“Let’s build an agent for that.”
That’s a common reaction to almost any problem right now. If there’s a repetitive task, someone suggests wrapping a language model in an “agent” and letting it handle everything end to end.
But an agent is only one option. You can build an agent to automate a task. You can build a normal program. Or you can simply add the functionality to the tools people already use.
The real question is: when should you build an agent, when should you build a regular program, and when should you just extend the existing tool?
Imagine a simple, old-fashioned proofreading workflow. You sit and write a document in a basic text editor. There is no built-in spellcheck, no grammar help, no automatic feedback. When the document is ready to go to print, you print it out on paper. You send this printout to a colleague for proofreading. The colleague reads the document, underlines spelling mistakes, marks typos and other errors, and writes corrections in the margins. Then you get the paper back and sit down at your computer again. You go through the marked-up pages and manually correct the original document in the text editor.
This is a separate, clearly defined step: first you write, then you print, then someone else proofreads, then you correct.
A naive “agent” approach would be to replace the colleague with a language model agent, but keep the rest of the workflow more or less the same. You still write in the same simple text editor. When you are done, you print the document or export it to a file. You send this to a system that scans or reads the document. The agent runs through the text, finds spelling mistakes and other errors, and produces a new, corrected version, maybe with underlines and suggested fixes. You then print or download this corrected version and use it to update your original document.
On paper, this sounds modern: the human colleague is replaced with an automated agent. In reality, it keeps a lot of unnecessary steps. You still print or export. You still send the document somewhere else. You still jump between different tools and representations of the same text. You have built a separate system around the work instead of improving the place where the work actually happens: the text editor.
The smarter solution is the one the world discovered quite quickly for text processing: build spellcheck into the editor itself. Instead of a separate proofreading step, the editor underlines spelling mistakes as you type. You get suggestions directly in the tool where you write. You fix errors immediately, without printing, scanning, or sending anything to a colleague or an agent. Spellcheck is not its own system; it is part of the work tool.
This is the core idea: not everything that can be automated needs an agent. Often, the right move is to bring the functionality into the tool where the user already works, instead of wrapping the old workflow in something that looks clever from the outside.
You might choose an agent when the task really does span multiple tools and systems over time, and there is no obvious main place to put the functionality. You might choose a normal program when it is a separate job with clear input and output. But when the task is tightly connected to what the user is already doing in one tool—like proofreading while writing—the natural place for that functionality is inside that tool, as part of the workflow, not as a separate agent.

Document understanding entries

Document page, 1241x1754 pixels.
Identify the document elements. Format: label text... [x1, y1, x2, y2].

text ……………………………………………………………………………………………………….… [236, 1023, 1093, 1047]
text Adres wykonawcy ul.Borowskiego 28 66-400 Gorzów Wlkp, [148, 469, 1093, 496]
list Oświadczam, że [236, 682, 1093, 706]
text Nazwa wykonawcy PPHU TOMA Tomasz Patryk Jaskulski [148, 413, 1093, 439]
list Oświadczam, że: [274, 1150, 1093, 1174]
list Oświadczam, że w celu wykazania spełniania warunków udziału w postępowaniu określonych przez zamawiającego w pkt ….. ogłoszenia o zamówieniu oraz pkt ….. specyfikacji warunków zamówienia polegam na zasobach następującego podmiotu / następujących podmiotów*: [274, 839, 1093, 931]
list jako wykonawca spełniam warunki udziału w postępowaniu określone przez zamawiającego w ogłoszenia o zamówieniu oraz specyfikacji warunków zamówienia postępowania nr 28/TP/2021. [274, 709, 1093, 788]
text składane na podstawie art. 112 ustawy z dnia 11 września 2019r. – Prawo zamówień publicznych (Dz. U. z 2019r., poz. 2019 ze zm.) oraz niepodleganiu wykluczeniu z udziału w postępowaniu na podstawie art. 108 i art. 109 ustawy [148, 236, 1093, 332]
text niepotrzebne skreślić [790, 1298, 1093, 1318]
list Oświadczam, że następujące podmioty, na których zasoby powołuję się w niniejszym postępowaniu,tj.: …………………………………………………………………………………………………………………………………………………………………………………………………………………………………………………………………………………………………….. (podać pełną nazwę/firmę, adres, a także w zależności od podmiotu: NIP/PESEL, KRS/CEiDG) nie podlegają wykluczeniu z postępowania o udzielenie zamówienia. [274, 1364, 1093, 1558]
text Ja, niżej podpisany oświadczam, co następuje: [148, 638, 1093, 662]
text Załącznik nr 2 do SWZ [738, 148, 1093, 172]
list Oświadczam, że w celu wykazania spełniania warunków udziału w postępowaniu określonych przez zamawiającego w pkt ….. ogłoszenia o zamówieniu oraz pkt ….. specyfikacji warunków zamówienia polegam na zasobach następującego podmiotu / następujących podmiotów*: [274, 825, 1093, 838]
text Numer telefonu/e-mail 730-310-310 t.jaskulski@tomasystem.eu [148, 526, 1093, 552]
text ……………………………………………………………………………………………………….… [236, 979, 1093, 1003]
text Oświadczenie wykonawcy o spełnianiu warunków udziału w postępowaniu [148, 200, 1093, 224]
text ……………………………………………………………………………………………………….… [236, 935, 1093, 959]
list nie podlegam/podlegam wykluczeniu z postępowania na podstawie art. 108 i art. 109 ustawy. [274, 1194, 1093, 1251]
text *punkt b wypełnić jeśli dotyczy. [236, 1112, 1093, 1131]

Instructions to follow
Echo the article on agents between "This is a separate, clearly" and "your original document.", inclusive. These entries were drawn from a separate source unrelated to the article on agents.

Solution for this task
This is a separate, clearly defined step: first you write, then you print, then someone else proofreads, then you correct.
A naive “agent” approach would be to replace the colleague with a language model agent, but keep the rest of the workflow more or less the same. You still write in the same simple text editor. When you are done, you print the document or export it to a file. You send this to a system that scans or reads the document. The agent runs through the text, finds spelling mistakes and other errors, and produces a new, corrected version, maybe with underlines and suggested fixes. You then print or download this corrected version and use it to update your original document.